The state’s draft environmental impact statement (DEIS) notes that the Tesoro facility would have “significant direct, indirect and cumulative impacts on communities along the Columbia River.” Critics, however, say the impact statement’s analysis doesn’t go far enough and fails to adequately address the potential frequency of oil-by-rail incidents. The DEIS estimates there’s a 5 percent annual chance a tank vessel carrying crude oil from the facility will have an accident resulting in the release of crude into the Columbia River. Proposed mitigation for such spills, say critics, is “vague, speculative, and unlikely to be successful.”

A fact sheet prepared by Friends of the Columbia Gorge and Columbia Riverkeeper also faults the DEIS for failing to adequately address the terminal’s impact on global emissions. The DEIS states that oil entering the facility would largely replace existing oil sources, resulting in a net greenhouse gas impact of zero. Friends of the Columbia Gorge and Columbia Riverkeeper dispute this, claiming that crude shipped to the facility would be “in addition to existing crude,” and “would account for an approximate 0.1 percent increase in global GHG emissions.”

Irrespective of differences in estimations of the facility’s impact, the end of the crude oil export ban could be a game changer for the Northwest, says Eric de Place, policy director at the Sightline Institute and author of numerous reports on industry plans to transform the Northwest into a fossil-fuel corridor. “Lifting the ban is an industry giveaway that makes the [Northwest’s] oil opposition movement more important than it’s ever been,” he said. “The region will choose whether to become a globally significant shipping hub for crude oil or a thin green line that charts a course toward climate protection.”

Resistance to Energy Projects in the Pacific Northwest

The Pacific Northwest has mounted a preventive and often successful defense strategy that has kept many projects – coal, liquefied natural gas and oil – from moving forward. SSA Marine initially applied for permits to build the Gateway Pacific Coal Terminal in 2011. The project remains on hold over an evaluation of health impacts associated with coal dust. Shell attempted to fast-track an oil train facility on Washington’s northern coast in 2014. But after legal appeals the county required the oil giant to undertake a full environmental impact statement. Shell countersued but the court rejected the suit. Meanwhile the Swinomish Indian Tribe is suing BNSF, the railway that would transport oil trains to the site, arguing that large-scale oil train movements would violate the terms of an easement that the tribe granted to the railroad.

In fact, Cascadia, the region that includes Washington State, Oregon and British Columbia, has earned a reputation as a place where energy projects go to die, as de Place wrote in a Sightline article entitled “The Thin Green Line Is Stopping Coal and Oil in Their Tracks.”

The outcome for Tesoro’s proposed oil-by rail terminal is uncertain, but what is clear, says de Place, is that “we can create the political momentum. We can change the nature of the incentives that politicians respond to. And when we create those incentives, when we start the parade, they’ll get to the head of the parade and lead on our behalf and deny these projects.”

### AIM OF THE TASK
Write the next part of the text on the Tesoro oil terminal and Northwest opposition to energy projects, picking up after its final sentence.

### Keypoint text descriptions
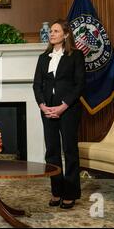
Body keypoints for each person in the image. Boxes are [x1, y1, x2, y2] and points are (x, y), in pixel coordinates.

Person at [32, 19, 85, 209]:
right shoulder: (43, 58)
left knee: (69, 151)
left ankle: (70, 194)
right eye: (51, 31)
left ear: (66, 34)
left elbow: (79, 85)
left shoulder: (76, 56)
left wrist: (63, 106)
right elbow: (37, 84)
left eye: (56, 31)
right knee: (52, 152)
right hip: (47, 109)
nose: (51, 34)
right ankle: (56, 192)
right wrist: (42, 106)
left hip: (68, 109)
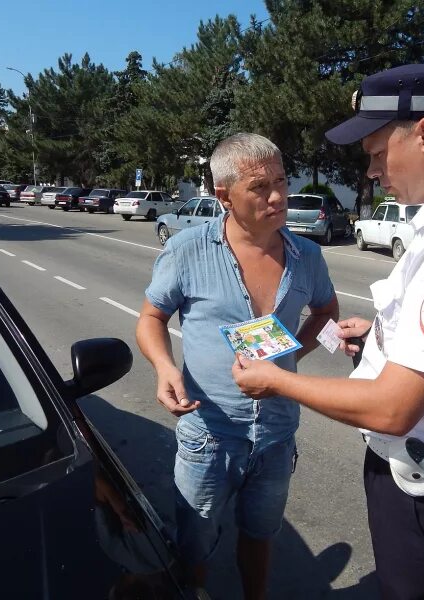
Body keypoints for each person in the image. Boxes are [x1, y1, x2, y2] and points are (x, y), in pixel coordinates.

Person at [232, 64, 424, 599]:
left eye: (378, 154)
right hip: (421, 475)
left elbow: (393, 408)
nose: (374, 171)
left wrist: (276, 380)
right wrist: (380, 335)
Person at [135, 132, 339, 599]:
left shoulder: (307, 256)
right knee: (196, 544)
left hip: (276, 434)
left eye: (282, 182)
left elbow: (327, 313)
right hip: (209, 433)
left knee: (261, 534)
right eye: (260, 187)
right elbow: (151, 317)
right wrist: (165, 368)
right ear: (224, 195)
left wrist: (289, 363)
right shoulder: (188, 250)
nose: (277, 196)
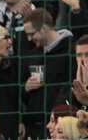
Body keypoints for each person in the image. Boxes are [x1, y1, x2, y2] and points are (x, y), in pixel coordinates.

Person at [22, 8, 76, 139]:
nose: (29, 39)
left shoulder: (71, 51)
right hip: (33, 127)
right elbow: (19, 93)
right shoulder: (31, 56)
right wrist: (25, 88)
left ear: (44, 28)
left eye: (31, 34)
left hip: (60, 127)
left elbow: (73, 87)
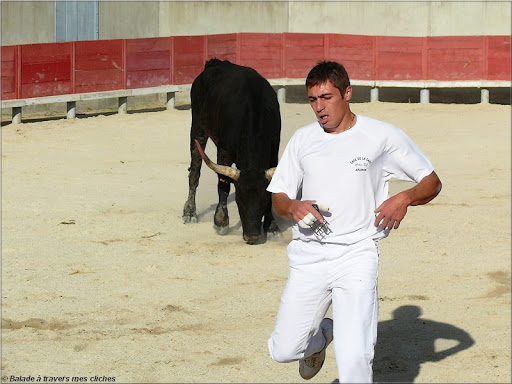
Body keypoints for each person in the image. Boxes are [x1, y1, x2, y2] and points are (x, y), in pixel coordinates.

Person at [266, 61, 442, 383]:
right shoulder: (303, 139)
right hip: (309, 255)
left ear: (347, 93)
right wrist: (292, 206)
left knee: (355, 362)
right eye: (312, 100)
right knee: (284, 350)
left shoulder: (381, 136)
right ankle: (322, 336)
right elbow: (278, 197)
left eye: (326, 97)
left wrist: (403, 198)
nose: (319, 108)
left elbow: (432, 182)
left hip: (357, 254)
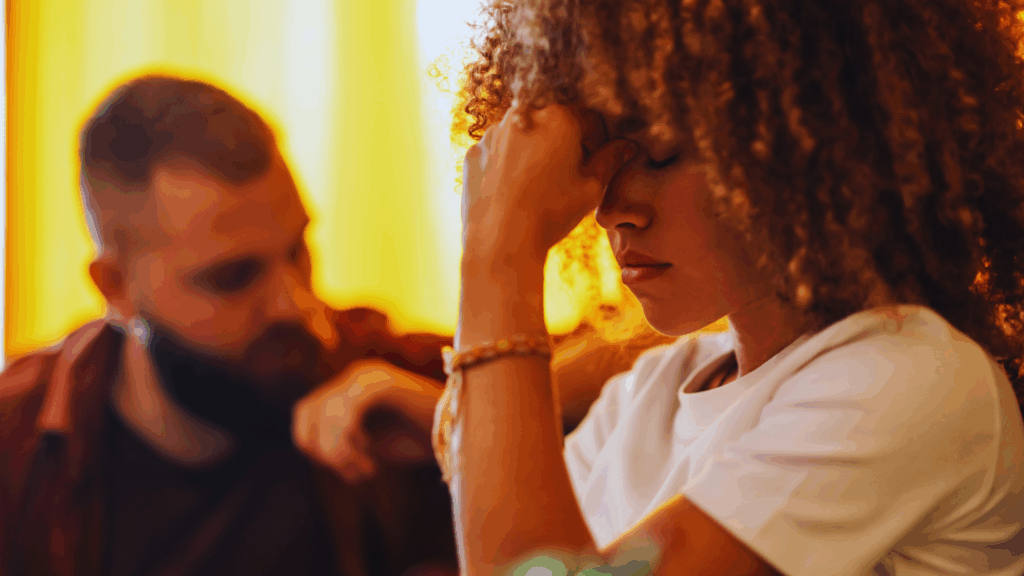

### EXERCISE ANSWER
The Struggle Ahead

One person will ultimately decide whether to deny or approve the proposed oil-by-rail terminal and that’s the state’s governor, Jay Inslee. Inslee is considered astute about the urgency to invest in clean energy alternatives; he traveled to Paris to show the state’s commitment to combat what he calls “the scourge of climate change.” But he’s been unable to gain legislative approval for his centerpiece cap-and-trade plan to charge for emissions from oil refineries, power plants and fuel suppliers. Moreover, his special assistant on climate and energy, Keith Phillips, recommended holding off on amending the state’s carbon limits, which haven’t been revised since 2008, until after Paris to “take advantage of new information on necessary reductions and allocations.”

But the landmark Paris agreement wasn’t so much about legally binding emission reductions as it was about shoring up groundswells of local clean energy and energy efficient projects all over the globe. This power, says KC Golden, interim chair of 350.org, who was at the global climate summit, is evolving and is what spurred virtually all the world’s governments to pledge to leave behind fossil fuels that have been the mainstay for economies the world over and are controlled by some of the most powerful corporations and nations in history.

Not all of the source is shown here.